Reputation: 28022
I am reading a text file using the following command in PySpark
rating_data_raw = sc.textFile("/<path_to_csv_file>.csv")
Is there a way to specify the number of partitions that RDD rating_data_raw should be split into? I want to specify a large number of partitions for greater concurrency.
Upvotes: 3
Views: 7139
Reputation: 11
It is also possible to read a .csv file and then check partitions with df to RDD conversion. I leave an example structure below.
dataset = spark.read.csv("data.csv", header=True, inferSchema='True')
colsDrop = ("data_index", "_c17", "song_title", "artist")
df = dataset.drop(*colsDrop)
rdd = sc.parallelize(df.collect()).partitionBy(8)
Here .partitionBy() allows you to control the partition number of an RDD object. It is also possible to find out these numbers with the .getNumPartition() method.
The only thing to note is that giving the number of partitions more than the number of threads on the CPU will not give us speed gain.
For example, the amount of threads in my CPU is 8, you can see a sample time distribution below.
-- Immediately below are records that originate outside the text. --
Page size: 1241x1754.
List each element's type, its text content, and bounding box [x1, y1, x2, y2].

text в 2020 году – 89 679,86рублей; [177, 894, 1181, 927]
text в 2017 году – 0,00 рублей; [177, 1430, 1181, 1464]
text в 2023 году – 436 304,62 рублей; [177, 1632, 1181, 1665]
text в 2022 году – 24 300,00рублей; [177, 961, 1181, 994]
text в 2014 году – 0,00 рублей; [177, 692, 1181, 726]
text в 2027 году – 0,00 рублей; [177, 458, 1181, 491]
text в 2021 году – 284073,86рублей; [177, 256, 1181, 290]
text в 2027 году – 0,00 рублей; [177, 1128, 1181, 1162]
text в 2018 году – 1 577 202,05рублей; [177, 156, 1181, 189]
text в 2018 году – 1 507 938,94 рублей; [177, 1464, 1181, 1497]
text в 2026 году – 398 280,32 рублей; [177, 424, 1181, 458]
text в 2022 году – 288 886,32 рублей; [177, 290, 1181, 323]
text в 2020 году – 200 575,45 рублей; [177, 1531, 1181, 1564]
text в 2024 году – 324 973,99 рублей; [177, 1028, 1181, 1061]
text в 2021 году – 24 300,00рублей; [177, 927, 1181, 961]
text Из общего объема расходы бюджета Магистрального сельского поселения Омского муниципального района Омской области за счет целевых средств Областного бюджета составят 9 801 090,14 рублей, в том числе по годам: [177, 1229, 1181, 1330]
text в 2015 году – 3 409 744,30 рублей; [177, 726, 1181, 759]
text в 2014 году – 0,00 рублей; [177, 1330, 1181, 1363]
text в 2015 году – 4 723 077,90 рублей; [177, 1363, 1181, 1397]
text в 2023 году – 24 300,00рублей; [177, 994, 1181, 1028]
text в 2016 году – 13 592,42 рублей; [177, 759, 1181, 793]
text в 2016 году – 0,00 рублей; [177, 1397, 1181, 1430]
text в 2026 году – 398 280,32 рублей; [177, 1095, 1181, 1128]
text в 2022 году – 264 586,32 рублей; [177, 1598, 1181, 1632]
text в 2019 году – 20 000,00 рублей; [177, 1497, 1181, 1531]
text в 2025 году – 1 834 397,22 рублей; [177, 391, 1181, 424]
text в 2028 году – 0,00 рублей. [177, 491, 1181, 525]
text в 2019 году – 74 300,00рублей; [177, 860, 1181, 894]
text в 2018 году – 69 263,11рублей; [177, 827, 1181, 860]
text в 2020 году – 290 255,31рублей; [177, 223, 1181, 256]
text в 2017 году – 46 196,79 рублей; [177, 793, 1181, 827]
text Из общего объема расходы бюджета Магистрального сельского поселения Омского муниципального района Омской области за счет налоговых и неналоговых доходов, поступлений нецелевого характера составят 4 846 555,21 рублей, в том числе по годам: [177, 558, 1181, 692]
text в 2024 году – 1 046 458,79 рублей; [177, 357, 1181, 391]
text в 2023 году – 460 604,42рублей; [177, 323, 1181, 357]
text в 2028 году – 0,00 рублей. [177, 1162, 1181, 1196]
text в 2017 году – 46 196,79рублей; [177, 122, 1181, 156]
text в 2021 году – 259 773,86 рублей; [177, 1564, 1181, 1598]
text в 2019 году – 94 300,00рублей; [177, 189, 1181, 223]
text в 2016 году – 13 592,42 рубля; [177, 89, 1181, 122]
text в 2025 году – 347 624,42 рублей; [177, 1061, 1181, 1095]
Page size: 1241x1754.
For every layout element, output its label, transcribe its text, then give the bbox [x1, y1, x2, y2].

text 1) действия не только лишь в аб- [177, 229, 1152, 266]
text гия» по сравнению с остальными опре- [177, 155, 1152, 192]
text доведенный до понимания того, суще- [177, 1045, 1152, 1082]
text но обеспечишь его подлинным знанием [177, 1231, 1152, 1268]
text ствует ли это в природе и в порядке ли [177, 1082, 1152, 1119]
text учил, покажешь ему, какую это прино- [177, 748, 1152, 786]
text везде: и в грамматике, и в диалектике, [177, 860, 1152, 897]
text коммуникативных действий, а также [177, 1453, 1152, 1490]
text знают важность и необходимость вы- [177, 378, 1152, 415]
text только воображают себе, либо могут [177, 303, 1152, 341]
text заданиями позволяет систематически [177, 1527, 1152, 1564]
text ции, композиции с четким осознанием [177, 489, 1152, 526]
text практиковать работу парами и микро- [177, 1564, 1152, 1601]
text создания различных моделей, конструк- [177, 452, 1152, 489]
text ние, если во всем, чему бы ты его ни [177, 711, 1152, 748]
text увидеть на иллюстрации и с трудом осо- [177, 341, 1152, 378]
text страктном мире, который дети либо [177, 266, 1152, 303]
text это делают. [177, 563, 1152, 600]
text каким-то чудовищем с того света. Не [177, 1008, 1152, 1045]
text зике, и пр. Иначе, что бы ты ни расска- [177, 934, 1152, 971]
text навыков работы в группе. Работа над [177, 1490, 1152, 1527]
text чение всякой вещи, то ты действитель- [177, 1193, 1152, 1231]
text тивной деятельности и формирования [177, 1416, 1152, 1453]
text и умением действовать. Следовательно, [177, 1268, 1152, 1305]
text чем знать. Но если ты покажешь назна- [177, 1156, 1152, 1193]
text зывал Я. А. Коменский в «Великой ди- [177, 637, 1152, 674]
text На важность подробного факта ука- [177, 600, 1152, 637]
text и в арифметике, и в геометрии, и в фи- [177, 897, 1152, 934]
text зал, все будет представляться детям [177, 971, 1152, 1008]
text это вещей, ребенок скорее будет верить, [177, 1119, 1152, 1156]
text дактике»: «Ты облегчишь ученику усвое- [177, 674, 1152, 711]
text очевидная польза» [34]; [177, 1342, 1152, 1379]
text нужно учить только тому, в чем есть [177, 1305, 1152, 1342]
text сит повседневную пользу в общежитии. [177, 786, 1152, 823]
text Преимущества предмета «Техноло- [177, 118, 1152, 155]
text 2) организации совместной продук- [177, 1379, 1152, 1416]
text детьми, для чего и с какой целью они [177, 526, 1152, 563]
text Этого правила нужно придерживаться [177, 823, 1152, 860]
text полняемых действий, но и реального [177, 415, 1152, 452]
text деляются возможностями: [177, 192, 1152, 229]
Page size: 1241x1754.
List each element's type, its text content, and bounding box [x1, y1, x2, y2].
As you can see, I can't gain speed after 8 partitions.
Upvotes: 0
Reputation: 18022
As other user said you can set the minimal number of partitions that will be created, while reading the file, by setting it in the optional parameter minPartitions
of textFile.
rating_data_raw = sc.textFile("/<path_to_csv_file>.csv", minPartitions=128)
Another way to achieve this is by using repartition or coalesce, if you need to reduce the number of partition you may use coalesce
, otherwise you can use repartition
.
rating_data_raw = sc.textFile("/<path_to_csv_file>.csv").repartition(128)
Upvotes: 5